Don’t get me wrong, there’s some good places up here for other aspects of Mexican and Mexican adjacent food, but I dearly miss San Diego style burritos and haven’t found a replacement.

Don't know how long it's been since you were there but IMO vallarta's across the street from coti has basically surpassed coti's. I would say it's like 25% better.
I think just about all of these are achievable except for the wax paper on which it's probably simplest to just recognize they are doing it wrong in San Diego.
Why is wax paper wrong? The only possible advantage to foil is that if you don't eat it all it's marginally easier to take home.

As for the other criteria. You say it's achievable but I challenge you to find a place in SF. I seriously was on a four year quest to find such a place. There are a few places that come close on like two or three criteria - EBX on divis and chandos in... Sacramento, come close, (except for the foil, which is universal), but otherwise it's just not as good.

Why is wax paper wrong?

If you have to ask, etc...

Somewhat more seriously, I think an aspect of California food is that it's highly regional and it ends up being a bit of a fool's errand expecting it to be replicated precisely out-of-region.

It's bizarre you can't get a structurally integral burrito south of San Jose, never mind Weehawken, and I'm equally bewildered, as an adoptive Northern Californian, that foil could possibly be such a point of contention.

The only possible advantage to foil is that if you don't eat it all it's marginally easier to take home.

I can only assume that San Diegans take their burritos home far too sober.
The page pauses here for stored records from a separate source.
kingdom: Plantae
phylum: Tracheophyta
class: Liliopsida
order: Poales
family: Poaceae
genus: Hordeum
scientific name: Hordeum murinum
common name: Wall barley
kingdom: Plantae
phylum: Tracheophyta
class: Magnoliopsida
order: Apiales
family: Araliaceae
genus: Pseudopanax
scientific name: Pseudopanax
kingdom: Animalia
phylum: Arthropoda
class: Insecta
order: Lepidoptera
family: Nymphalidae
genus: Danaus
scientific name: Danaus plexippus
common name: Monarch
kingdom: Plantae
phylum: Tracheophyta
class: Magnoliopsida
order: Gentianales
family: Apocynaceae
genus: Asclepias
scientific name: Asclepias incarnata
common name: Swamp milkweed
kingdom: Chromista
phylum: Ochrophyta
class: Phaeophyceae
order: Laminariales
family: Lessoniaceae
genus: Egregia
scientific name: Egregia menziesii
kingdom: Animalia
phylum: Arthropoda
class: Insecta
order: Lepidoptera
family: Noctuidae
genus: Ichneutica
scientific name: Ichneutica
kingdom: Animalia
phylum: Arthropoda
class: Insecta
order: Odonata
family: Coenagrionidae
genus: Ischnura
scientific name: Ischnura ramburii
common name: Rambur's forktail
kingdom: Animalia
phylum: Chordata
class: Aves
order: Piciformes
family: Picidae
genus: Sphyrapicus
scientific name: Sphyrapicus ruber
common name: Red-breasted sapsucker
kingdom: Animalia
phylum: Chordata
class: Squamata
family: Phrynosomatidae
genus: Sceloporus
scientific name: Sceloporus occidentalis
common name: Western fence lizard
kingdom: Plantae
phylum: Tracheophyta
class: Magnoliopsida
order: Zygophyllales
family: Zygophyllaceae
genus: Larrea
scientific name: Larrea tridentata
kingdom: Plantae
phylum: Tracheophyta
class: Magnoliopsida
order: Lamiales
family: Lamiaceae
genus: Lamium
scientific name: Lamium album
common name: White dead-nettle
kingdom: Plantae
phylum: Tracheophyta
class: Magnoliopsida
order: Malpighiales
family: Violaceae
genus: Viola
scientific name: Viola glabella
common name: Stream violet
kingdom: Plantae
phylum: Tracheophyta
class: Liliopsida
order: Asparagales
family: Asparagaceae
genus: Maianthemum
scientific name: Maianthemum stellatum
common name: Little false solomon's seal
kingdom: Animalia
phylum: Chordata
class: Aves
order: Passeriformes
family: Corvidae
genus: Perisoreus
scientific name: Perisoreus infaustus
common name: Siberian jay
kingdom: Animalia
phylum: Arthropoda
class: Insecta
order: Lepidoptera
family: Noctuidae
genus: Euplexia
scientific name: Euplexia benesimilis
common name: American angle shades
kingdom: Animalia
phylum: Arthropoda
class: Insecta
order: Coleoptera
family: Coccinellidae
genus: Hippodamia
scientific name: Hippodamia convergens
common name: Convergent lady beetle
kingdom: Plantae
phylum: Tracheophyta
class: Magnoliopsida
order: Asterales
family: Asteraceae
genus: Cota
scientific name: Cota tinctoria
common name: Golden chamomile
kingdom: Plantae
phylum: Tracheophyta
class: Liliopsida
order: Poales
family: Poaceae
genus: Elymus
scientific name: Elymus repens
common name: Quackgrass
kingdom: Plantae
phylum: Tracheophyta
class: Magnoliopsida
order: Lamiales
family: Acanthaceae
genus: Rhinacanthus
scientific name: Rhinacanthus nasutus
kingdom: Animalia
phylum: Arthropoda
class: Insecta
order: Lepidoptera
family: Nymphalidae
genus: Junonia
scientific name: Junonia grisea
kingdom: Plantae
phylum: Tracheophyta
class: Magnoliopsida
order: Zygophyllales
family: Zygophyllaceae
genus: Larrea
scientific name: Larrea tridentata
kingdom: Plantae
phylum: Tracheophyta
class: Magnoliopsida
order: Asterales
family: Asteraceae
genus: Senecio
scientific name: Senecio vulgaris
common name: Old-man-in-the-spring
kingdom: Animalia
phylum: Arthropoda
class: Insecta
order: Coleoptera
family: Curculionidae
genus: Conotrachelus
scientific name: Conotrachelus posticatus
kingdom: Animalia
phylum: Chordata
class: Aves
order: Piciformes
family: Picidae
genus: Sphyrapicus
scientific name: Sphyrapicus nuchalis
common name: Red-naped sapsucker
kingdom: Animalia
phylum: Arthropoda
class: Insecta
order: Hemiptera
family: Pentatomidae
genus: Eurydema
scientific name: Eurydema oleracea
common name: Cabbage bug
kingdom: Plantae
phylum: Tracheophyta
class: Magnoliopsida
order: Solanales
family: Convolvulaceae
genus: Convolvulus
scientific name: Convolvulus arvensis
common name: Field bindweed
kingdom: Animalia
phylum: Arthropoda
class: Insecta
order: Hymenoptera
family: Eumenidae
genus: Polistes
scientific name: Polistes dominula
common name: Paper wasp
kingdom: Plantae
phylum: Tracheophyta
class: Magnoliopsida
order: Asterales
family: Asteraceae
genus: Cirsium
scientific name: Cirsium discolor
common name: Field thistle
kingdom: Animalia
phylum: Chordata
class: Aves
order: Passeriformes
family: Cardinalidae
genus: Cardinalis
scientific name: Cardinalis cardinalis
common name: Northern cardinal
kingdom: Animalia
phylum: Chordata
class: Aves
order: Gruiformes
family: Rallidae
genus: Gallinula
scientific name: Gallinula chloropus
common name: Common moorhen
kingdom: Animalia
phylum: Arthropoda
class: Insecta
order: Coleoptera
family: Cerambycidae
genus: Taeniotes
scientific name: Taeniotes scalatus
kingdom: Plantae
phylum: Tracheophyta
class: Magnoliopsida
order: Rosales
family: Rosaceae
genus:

Surely that can't be true. We have to get to the bottom of this.

Uh. Hard disagree. It is rare for a san diego burrito to fall apart on me. It's par for the course in San Francisco.
If nothing else, I think this settles the 'will there ever be an SF<->SD burrito tunnel' question.
Hello, kindred spirit. I grew up in San Diego but have lived in the Bay for almost 30 years. I still can't enjoy a Mission-style burrito. You've articulated the key reasons why.

The answer to your question is, you can't get what you're looking for in SF, but if you're willing to drive for nearly an hour, you will find the burrito of your dreams at Adalberto's in Fairfield.

Thank you for recommending Adalberto's! It was a bit of a drive but indeed, it is the closest I’ve found!
Can I bribe some enterprising Peruvians with a chicken shop into making one of these for me?
“No fillers”

Go for the real thing - tacos. Forget burritos. They’re universally subpar.

I felt that way until I experienced a super fresh flour tortilla the first time.